LEAVE ON SATURDAY, ARRIVE ON TUESDAY
By Bob Van Leer

  (KAMPALA, UGANDA, EAST AFRICA, Oct. 26, 1993) - Betty and I arrived here today about noon after the most complicated trip we've ever had to get anywhere overseas. Uganda is a small land-locked African country south and east of Kenya. It's about the size of Oregon with a population (1989) of 17 million. The country is struggling to get back on its feet after a couple of decades of government mismanagement and civil war. 

  The trip started on Saturday, Oct. 23, with a drive t o Medford to catch a plane. On the way over we were able to stop at Valley of the Rogue State Park to watch Gold Beach High School runners race in a track meet including grandsons Rob and Chris Johnson. We flew to San Francisco on United Airlines and caught a night flight to JFK Airport in New York. We rented a hotel room for the day to get some rest. Airport hotels manage to rent out some of their rooms twice a day. In the evening we met with the rest of our party to take a night flight to London on British Airways.

  This is a study mission sponsored by the National Newspaper Association, an organization representing weekly newspapers and small dailies. There are 18 in our party plus our tour leader, Lois Wolfe, a retired publisher from Kansas City. The people on the tour come from coast to coast, Oregon, California, New York, North Carolina, and points in between. After another night flight we spent Sunday in a hotel in London. Sunday evening we took still another night flight on British Airways to Entebbe, Uganda, with a stop at Nairobi, Kenya. This flight was 9.5 hours southeast from London passing over Switzerland, Italy, Egypt, Sudan and finally a landing late Tuesday morning in Nairobi. The flight was a Boeing 747 and Betty and I were assigned seats on the upper deck which is like a small plane to itself with 54 seats. We were able to get off the plane and look over the airport before departing on the final 50 minute leg to Entebbe.

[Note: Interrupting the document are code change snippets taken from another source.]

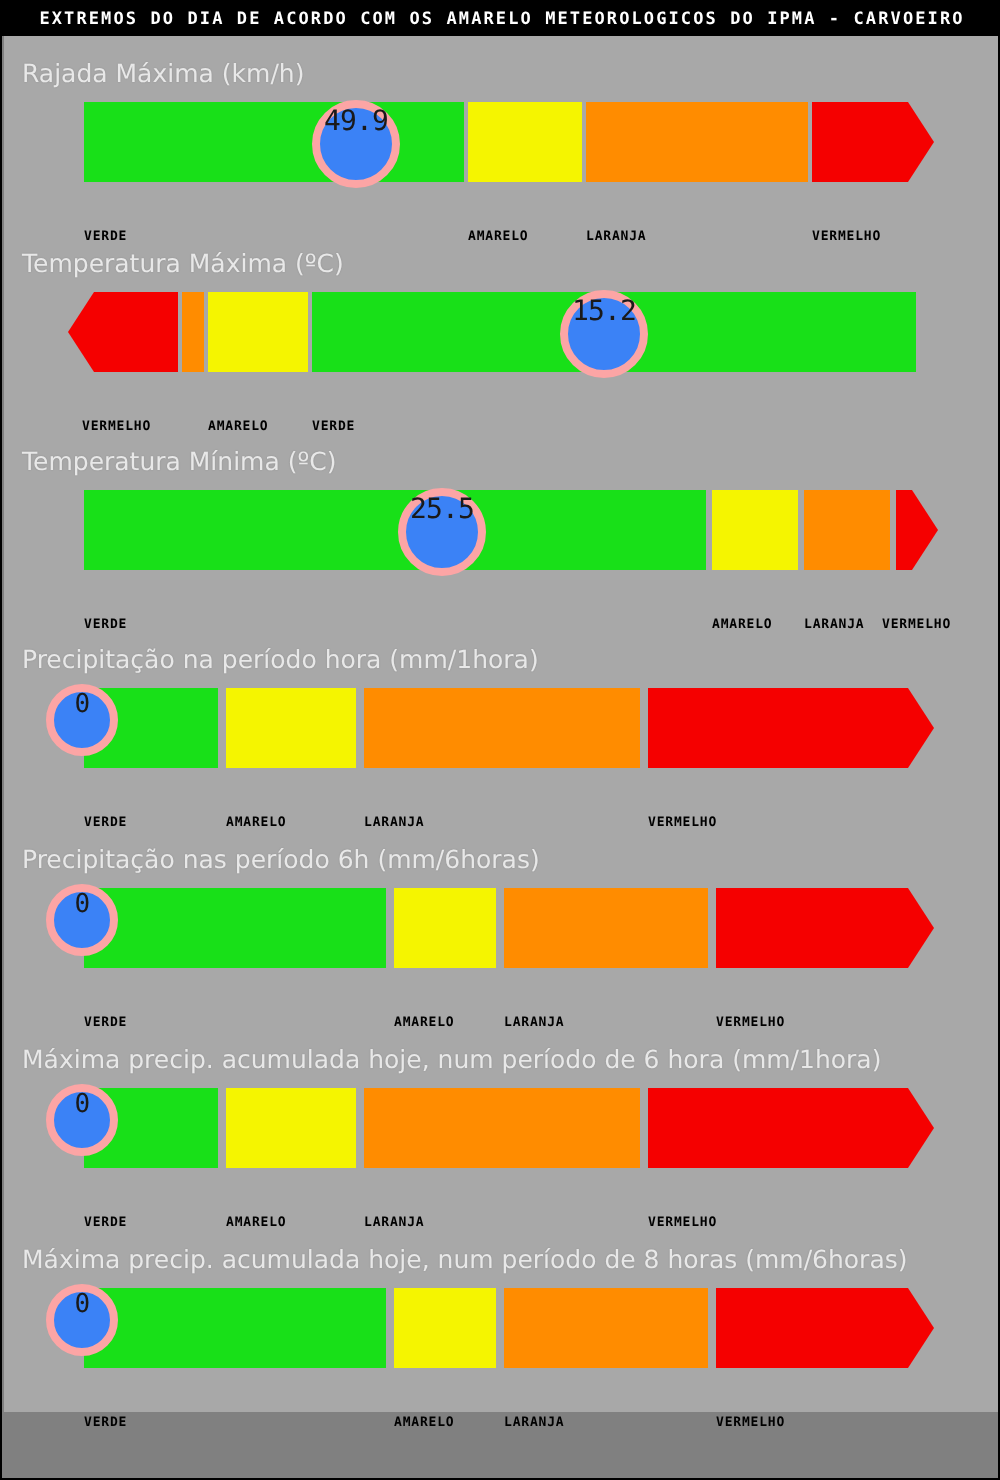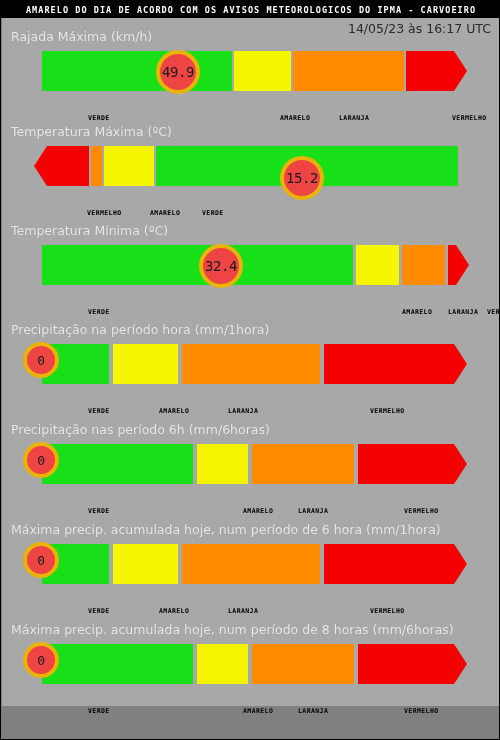--- a/index.html
+++ b/index.html
@@ -97,30 +97,28 @@
   }
   .seg-label {
     position: absolute;
     top: 63px;
     color: #000000;
     font-family: "DejaVu Sans Mono", "Liberation Mono", monospace;
     font-size: 6.5px;
     font-weight: bold;
     letter-spacing: 0.4px;
     white-space: nowrap;
-    margin-left: 46px;
   }
   
   .bubble {
     position: absolute;
     border-radius: 50%;
-    background: #ef4444;
-    border: 4px solid #eab308;
+    background: #3b82f6;
+    border: 4px solid #fca5a5;
     display: flex;
-    align-items: center;
     justify-content: center;
     box-sizing: border-box;
     z-index: 5;
   }
   .bubble-text {
     color: #1a1a1a;
     font-family: "DejaVu Sans Mono", "Liberation Mono", monospace;
     font-size: 14px;
     letter-spacing: -0.4px;
     line-height: 1;
@@ -128,27 +126,26 @@
   .bubble.small { width: 36px; height: 36px; border-width: 4px; }
   .bubble.small .bubble-text { font-size: 13px; }
   .bubble.large { width: 44px; height: 44px; border-width: 4px; }
 </style>
 </head>
 <body>
 
 <div id="app">
 
   <div class="titlebar">
-    <span class="titlebar-text">AMARELO DO DIA DE ACORDO COM OS AVISOS METEOROLOGICOS DO IPMA - CARVOEIRO</span>
+    <span class="titlebar-text">EXTREMOS DO DIA DE ACORDO COM OS AMARELO METEOROLOGICOS DO IPMA - CARVOEIRO</span>
   </div>
 
   <div class="board"></div>
   <div class="footer-strip"></div>
 
-  <div class="timestamp">14/05/23 às 16:17 UTC</div>
 
   <div id="gauges-host">
       <div class="gauge" style="top: 28px;">
         <div class="gauge-title">Rajada Máxima (km/h)</div>
         <div class="track">
           <div class="seg" style="left: 41px; width: 190px; background: rgb(24, 224, 24);"></div>
           <div class="seg-label" style="left: 41px;">VERDE</div>
           <div class="seg" style="left: 233px; width: 57px; background: rgb(245, 245, 0);"></div>
           <div class="seg-label" style="left: 233px;">AMARELO</div>
           <div class="seg" style="left: 292px; width: 111px; background: rgb(255, 140, 0);"></div>
@@ -232,25 +229,25 @@
           <div class="seg-label" style="left: 251px;">LARANJA</div>
           <div class="seg arrow-right" style="left: 357px; width: 109px; background: rgb(245, 0, 0);"></div>
           <div class="seg-label" style="left: 357px;">VERMELHO</div>
         </div>
       </div>
     </div>
 
 <div class="bubble large" style="left: 155px; top: 49px;">
       <span class="bubble-text">49.9</span>
     </div>
-    <div class="bubble large" style="left: 279px; top: 155px;">
+    <div class="bubble large" style="left: 279px; top: 144px;">
       <span class="bubble-text">15.2</span>
     </div>
     <div class="bubble large" style="left: 198px; top: 243px;">
-      <span class="bubble-text">32.4</span>
+      <span class="bubble-text">25.5</span>
     </div>
     <div class="bubble small" style="left: 22px; top: 341px;">
       <span class="bubble-text">0</span>
     </div>
     <div class="bubble small" style="left: 22px; top: 441px;">
       <span class="bubble-text">0</span>
     </div>
     <div class="bubble small" style="left: 22px; top: 541px;">
       <span class="bubble-text">0</span>
     </div>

  The countryside around Nairobi was parched brown, but southern Uganda was green. Entebbe is right on the shore of Lake Victoria, which we were told is the second largest lake in the world after Lake Superior in the U. S. and Canada. The airport is new but adjacent to it is the old airport made famous by the rescue of some 250 Israeli citizens hijacked to the airport with the assistance of then Uganda dictator Idi Amin. The temperature is warmer here than we're used to, 83 degrees in Entebbe, but we are right on the equator. Nairobi is just south of the equator and Entebbe is just barely north of it. From Entebbe we drove a few miles north to Kampala, the capital city.

  Nairobi is a city of a million and a half people but Kampala is much smaller, with a population of about 330,000. Uganda has had a tortured history. Cut loose by the British in 1962, Uganda had a measure of democracy only until 1966 when Prime Minister Milton Obete suspended the constitution. In 1971 Obote's government was ousted in a military coup led by Idi Amin who ruled for eight years. During his rule, estimates of a minimum of 100,000 Ugandans were murdered. Amin started a war against neighboring Tanzania but was repulsed. The Tanzanian force moved into Uganda and captured Kampala Idi Amin fled and is now living in Saudi Arabia. After a series of weak presidents, Obote took power again in an election in 1980 and didn't do any better than the first time. He was deposed again in 1985.

   A force led by now-president Yoweri Museveni seized Kampala in 1986 and still rules. The current government has put an end to some of the human rights abuses of earlier governments and is generally recognized, including by the United States. After checking into our hotel, we were taken on a drive along the north shore of Lake Victoria. Muslim influence is very apparent even though the majority of the people are Christians. The muzzein's call to prayer is broadcast by loudspeaker throughout Kampala. We stopped at a state-owned dairy farm east of Kampala, an experimental farm that was set up to improve dairy herds in the country. It suffered terribly in the conflicts. Damaged by artillery fire in the 1979 war, it was completely destroyed in 1986 when used as a camp by guerilla fighters. All stock was lost but has been built up to 200. The milking machines were destroyed in the conflicts and have not been repaired. Milking is by hand. This was not the most popular stop. One woman in our group said, privately, she didn't come to Africa to see milk cows, there were plenty of them in Ohio where she lives.

  We drove on crossing over the Owens Falls Dam at the outlet to Lake Victoria. Many consider this the beginning of the Nile River, which reaches north to empty into the Mediterranean Sea through Egypt. Light was fading and we had just time to look at Bujagali Falls, a series of impressive cascades a few miles down the Nile. Our group was folding up and we returned to our hotel, the Fairway, for dinner and bed. Tomorrow is to be a workday starting with a meeting with the Uganda Journalists' Association.